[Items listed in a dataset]
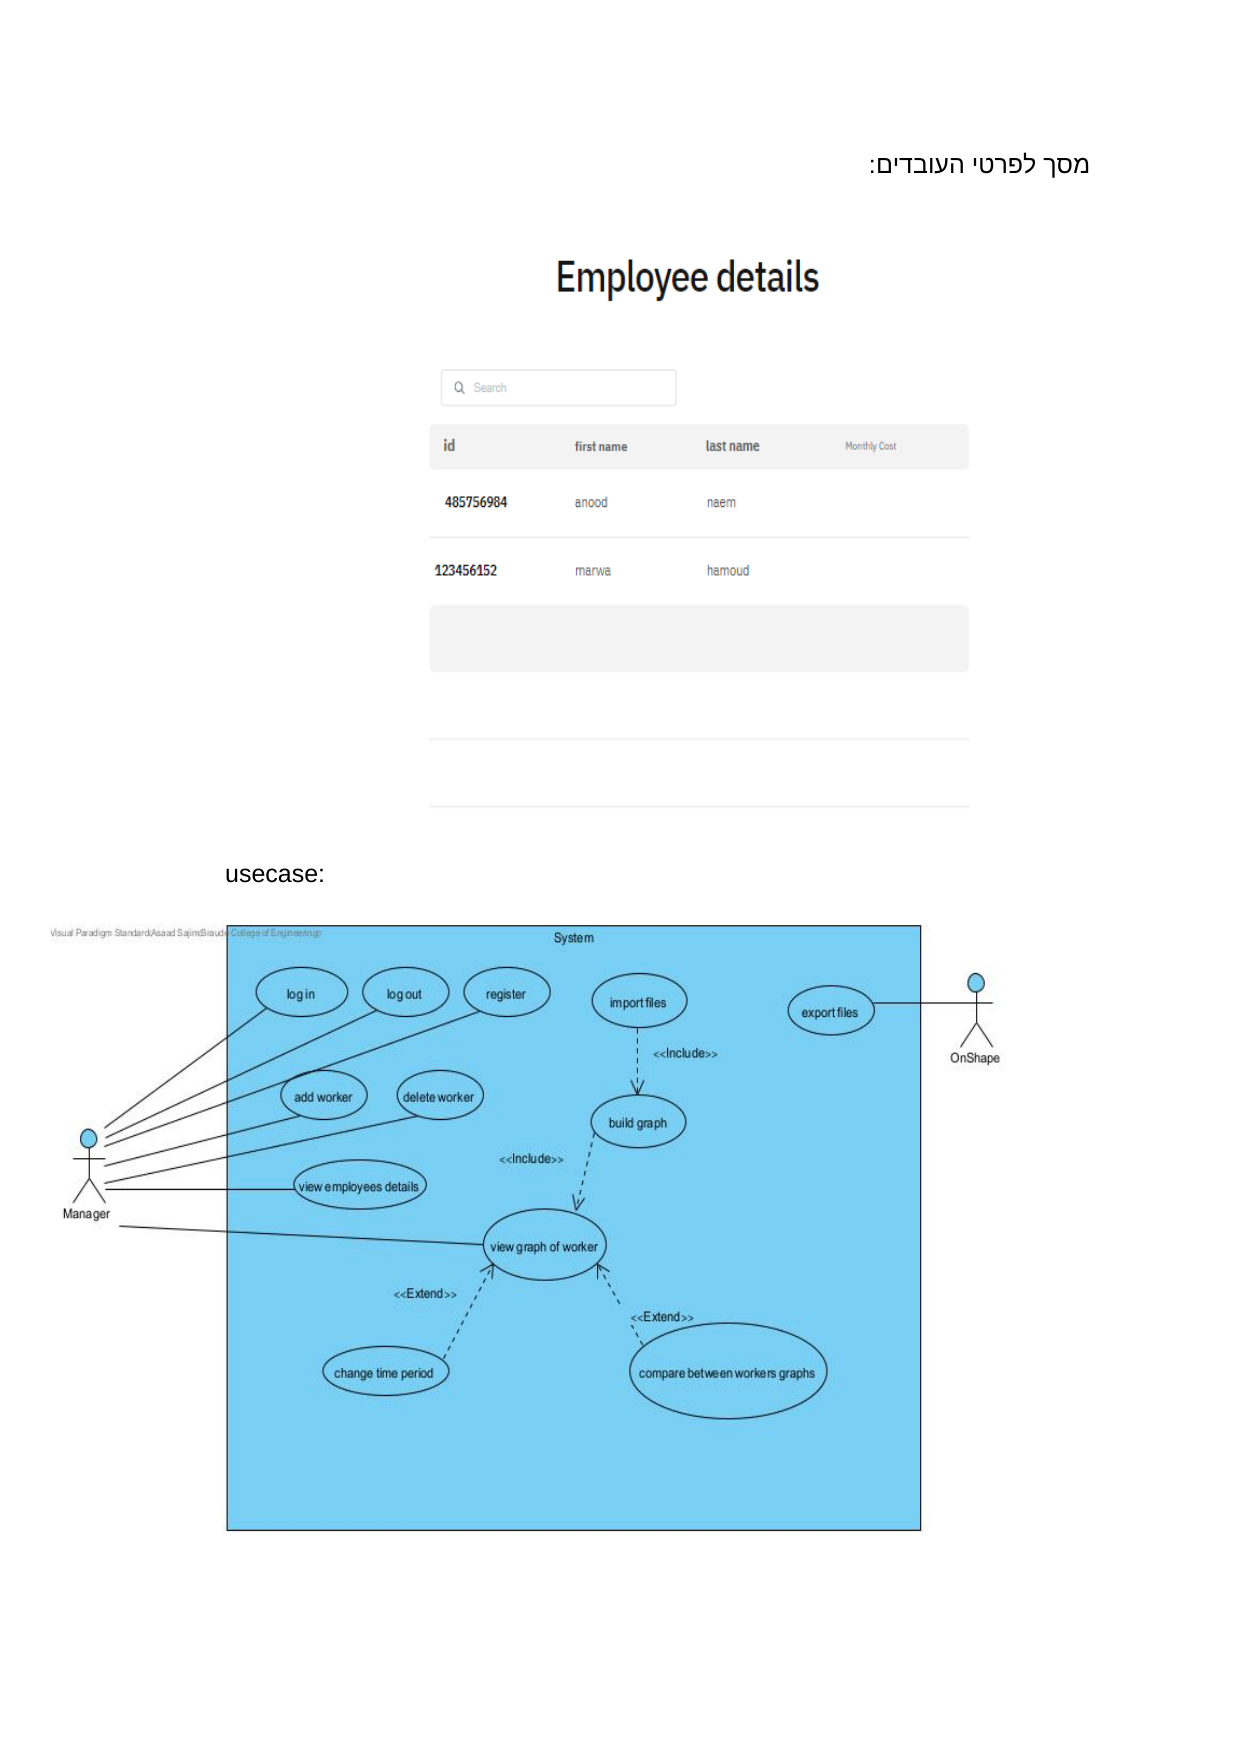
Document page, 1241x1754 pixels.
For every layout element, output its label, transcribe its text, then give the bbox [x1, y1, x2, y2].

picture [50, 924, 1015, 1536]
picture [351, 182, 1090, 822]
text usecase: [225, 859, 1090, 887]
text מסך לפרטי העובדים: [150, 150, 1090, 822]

* * *

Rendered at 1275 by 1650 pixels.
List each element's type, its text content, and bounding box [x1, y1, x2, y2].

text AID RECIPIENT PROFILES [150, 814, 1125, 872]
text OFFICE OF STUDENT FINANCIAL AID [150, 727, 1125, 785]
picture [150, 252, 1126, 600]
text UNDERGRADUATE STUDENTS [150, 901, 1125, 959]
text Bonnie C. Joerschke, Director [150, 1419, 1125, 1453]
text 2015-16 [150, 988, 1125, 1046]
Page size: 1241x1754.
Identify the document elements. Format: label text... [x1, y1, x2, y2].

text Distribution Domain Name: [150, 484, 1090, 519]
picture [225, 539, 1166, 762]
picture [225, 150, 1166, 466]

→ **Work request**:
Lines holding the string "pixels" must be copied out of the entries above.

→ **Result of the task**:
Document page, 1241x1754 pixels.
Rendered at 1275 by 1650 pixels.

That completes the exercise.